One more thing. You have not told us the things you do for him? Your H may be going somewhere else to get what he needs? 
My spouse was submissive and did what ever I ask and when I confronted her on her affairs her excuse was "I needed something for me" I had no clue I thought she was so loyal and she treated me like a king the whole time. 
Talk about get blind sided WOW!


----------



## DawnD (Sep 23, 2009)

Wow. That's all I can say. So, you basically have a temper tantrum everytime you don't get what you want. Yet, you are upset that the counselors you two see together take his "side". Lemme guess, everyone else is always wrong, you are always right? He should just kill himself trying to make you happy, even when it makes him miserable? If a man truly loves you and you truly love him you do things to make each other happy. You even admit that you want advice, but if it isn't what you want to hear, you aren't going to take it anyway. Hmmm. Something tells me you are going to have to learn to see past yourself before anything good can come of all this.


----------



## justonelife (Jul 29, 2010)

Dblkman is right on point. You need to grow up and realize that other people (especially men) don't exist simply to be your slave. That is NOT true love. True love is mutual and requires the partners to respect each other. You don't sound like you love or respect your husband.
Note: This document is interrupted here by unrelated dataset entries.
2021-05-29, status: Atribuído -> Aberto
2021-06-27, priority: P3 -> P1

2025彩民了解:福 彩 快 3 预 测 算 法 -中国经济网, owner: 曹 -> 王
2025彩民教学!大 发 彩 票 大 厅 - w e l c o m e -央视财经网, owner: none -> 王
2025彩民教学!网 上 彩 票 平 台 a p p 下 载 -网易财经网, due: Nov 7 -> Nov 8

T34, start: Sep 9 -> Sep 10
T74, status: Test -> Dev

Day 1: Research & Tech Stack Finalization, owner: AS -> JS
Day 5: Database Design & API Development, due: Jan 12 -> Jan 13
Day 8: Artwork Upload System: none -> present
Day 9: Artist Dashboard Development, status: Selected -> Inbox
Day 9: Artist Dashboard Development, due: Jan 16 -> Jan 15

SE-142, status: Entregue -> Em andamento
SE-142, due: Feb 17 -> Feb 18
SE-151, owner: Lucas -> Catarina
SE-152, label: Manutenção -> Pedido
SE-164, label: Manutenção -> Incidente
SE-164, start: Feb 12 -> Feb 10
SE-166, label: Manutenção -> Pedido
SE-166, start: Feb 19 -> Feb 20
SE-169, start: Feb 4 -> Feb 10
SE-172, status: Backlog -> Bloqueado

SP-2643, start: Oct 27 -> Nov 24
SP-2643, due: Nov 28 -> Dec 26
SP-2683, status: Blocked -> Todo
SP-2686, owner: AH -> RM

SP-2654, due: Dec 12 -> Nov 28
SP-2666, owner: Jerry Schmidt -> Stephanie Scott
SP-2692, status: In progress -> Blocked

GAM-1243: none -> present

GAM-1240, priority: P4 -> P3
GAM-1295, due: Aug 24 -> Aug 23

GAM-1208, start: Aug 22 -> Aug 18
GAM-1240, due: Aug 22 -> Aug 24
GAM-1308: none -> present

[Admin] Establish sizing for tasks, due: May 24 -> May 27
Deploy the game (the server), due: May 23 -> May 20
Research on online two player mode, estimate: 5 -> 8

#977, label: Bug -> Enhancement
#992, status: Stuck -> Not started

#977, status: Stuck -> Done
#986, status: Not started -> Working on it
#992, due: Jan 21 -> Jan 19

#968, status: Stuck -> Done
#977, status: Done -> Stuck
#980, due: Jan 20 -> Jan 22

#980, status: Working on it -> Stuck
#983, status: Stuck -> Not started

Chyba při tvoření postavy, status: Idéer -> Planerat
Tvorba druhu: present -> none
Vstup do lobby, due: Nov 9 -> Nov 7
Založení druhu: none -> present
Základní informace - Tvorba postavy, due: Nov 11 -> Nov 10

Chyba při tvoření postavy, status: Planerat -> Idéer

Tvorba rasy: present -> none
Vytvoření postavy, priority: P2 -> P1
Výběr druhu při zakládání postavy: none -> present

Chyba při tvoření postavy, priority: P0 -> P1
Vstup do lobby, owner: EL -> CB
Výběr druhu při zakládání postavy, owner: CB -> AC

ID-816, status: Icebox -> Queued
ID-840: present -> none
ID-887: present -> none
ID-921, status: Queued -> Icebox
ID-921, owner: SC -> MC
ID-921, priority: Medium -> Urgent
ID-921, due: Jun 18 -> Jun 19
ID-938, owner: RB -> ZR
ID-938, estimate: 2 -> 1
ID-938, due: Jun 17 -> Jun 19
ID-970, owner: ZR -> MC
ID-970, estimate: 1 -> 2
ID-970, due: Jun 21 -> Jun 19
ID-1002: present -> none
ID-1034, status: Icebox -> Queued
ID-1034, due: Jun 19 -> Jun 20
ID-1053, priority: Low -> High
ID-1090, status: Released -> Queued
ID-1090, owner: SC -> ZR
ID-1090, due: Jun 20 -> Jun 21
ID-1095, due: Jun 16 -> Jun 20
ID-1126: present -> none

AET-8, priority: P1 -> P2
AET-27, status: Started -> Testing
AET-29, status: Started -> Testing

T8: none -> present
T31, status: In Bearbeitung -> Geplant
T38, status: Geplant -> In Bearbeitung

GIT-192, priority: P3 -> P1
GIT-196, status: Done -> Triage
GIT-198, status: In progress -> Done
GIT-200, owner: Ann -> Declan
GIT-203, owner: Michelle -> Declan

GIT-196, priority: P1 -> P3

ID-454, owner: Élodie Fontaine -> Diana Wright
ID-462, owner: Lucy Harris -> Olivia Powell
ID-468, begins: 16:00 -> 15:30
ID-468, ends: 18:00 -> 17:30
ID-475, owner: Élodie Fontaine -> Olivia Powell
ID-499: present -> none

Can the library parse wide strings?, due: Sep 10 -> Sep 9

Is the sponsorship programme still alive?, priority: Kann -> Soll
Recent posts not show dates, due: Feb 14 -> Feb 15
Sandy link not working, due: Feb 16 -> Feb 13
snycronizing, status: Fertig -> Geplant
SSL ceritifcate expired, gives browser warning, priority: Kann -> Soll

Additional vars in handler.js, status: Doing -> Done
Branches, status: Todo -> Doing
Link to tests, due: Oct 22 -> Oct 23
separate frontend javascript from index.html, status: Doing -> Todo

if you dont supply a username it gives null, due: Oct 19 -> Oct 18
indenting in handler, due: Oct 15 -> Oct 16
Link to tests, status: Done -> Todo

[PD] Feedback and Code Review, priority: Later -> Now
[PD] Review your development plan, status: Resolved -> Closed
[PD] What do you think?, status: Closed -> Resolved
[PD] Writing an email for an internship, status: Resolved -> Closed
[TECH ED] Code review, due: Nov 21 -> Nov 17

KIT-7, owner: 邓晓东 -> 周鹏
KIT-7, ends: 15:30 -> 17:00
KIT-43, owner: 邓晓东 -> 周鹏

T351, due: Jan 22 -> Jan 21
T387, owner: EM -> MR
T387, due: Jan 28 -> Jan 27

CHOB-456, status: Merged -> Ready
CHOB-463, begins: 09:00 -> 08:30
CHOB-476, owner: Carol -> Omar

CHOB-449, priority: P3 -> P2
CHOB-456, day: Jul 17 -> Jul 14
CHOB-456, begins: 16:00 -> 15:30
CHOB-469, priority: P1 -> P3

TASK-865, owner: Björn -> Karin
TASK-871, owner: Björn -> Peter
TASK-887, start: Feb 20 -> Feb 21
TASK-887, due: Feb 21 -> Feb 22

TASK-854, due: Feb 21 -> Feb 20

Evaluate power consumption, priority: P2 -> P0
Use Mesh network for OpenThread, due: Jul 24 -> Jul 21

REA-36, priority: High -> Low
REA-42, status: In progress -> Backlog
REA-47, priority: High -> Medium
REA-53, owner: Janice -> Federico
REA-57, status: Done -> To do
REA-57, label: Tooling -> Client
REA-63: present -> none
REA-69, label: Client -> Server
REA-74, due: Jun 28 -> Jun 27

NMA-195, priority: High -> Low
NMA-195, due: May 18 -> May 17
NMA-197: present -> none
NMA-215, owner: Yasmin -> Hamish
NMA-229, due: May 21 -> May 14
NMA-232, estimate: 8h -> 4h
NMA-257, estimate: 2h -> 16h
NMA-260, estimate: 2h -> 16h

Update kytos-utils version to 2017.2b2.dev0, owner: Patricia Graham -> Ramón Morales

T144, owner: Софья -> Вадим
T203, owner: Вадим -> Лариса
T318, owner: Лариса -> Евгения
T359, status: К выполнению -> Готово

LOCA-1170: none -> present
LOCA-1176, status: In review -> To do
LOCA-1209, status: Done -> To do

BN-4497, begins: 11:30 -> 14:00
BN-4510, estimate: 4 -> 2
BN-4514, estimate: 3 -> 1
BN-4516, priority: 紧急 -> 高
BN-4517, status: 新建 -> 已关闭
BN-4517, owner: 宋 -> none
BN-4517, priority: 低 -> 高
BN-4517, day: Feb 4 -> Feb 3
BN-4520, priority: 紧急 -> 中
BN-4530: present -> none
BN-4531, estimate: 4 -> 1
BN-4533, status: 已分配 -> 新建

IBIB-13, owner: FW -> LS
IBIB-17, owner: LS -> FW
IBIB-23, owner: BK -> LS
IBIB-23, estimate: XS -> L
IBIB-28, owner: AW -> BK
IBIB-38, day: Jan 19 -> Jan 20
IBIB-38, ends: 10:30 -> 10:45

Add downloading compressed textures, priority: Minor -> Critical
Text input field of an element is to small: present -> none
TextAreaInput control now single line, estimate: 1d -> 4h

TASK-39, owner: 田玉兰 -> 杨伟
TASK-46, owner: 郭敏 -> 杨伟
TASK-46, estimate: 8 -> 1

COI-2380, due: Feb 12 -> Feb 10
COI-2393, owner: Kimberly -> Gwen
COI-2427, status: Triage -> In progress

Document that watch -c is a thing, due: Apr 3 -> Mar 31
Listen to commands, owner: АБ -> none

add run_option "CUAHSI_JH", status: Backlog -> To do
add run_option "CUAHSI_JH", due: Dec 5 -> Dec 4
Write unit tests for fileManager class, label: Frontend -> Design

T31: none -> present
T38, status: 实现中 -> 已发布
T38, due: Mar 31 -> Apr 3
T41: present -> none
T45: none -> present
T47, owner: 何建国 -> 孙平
You might get away with this when you are 22 and I'm guessing your husband is infatuated with you and likes having you in his bed. But eventually you will get to a point where he will grow tired of being your doormat.

The reason counselors always take his side is because you are in the wrong. You need serious help. You are correct that you are stuck at the emotional level of a child. Get help!


----------



## Crypsys (Apr 22, 2010)




----------



## justonelife (Jul 29, 2010)

Crypsys - :rofl: and :smthumbup:


----------



## stalemate (May 13, 2010)

Seriously?? I am apalled by your behavior and don't understand why your husband or anyone would tolerate such.

Crypsys --awesome :rofl: and :smthumbup:


----------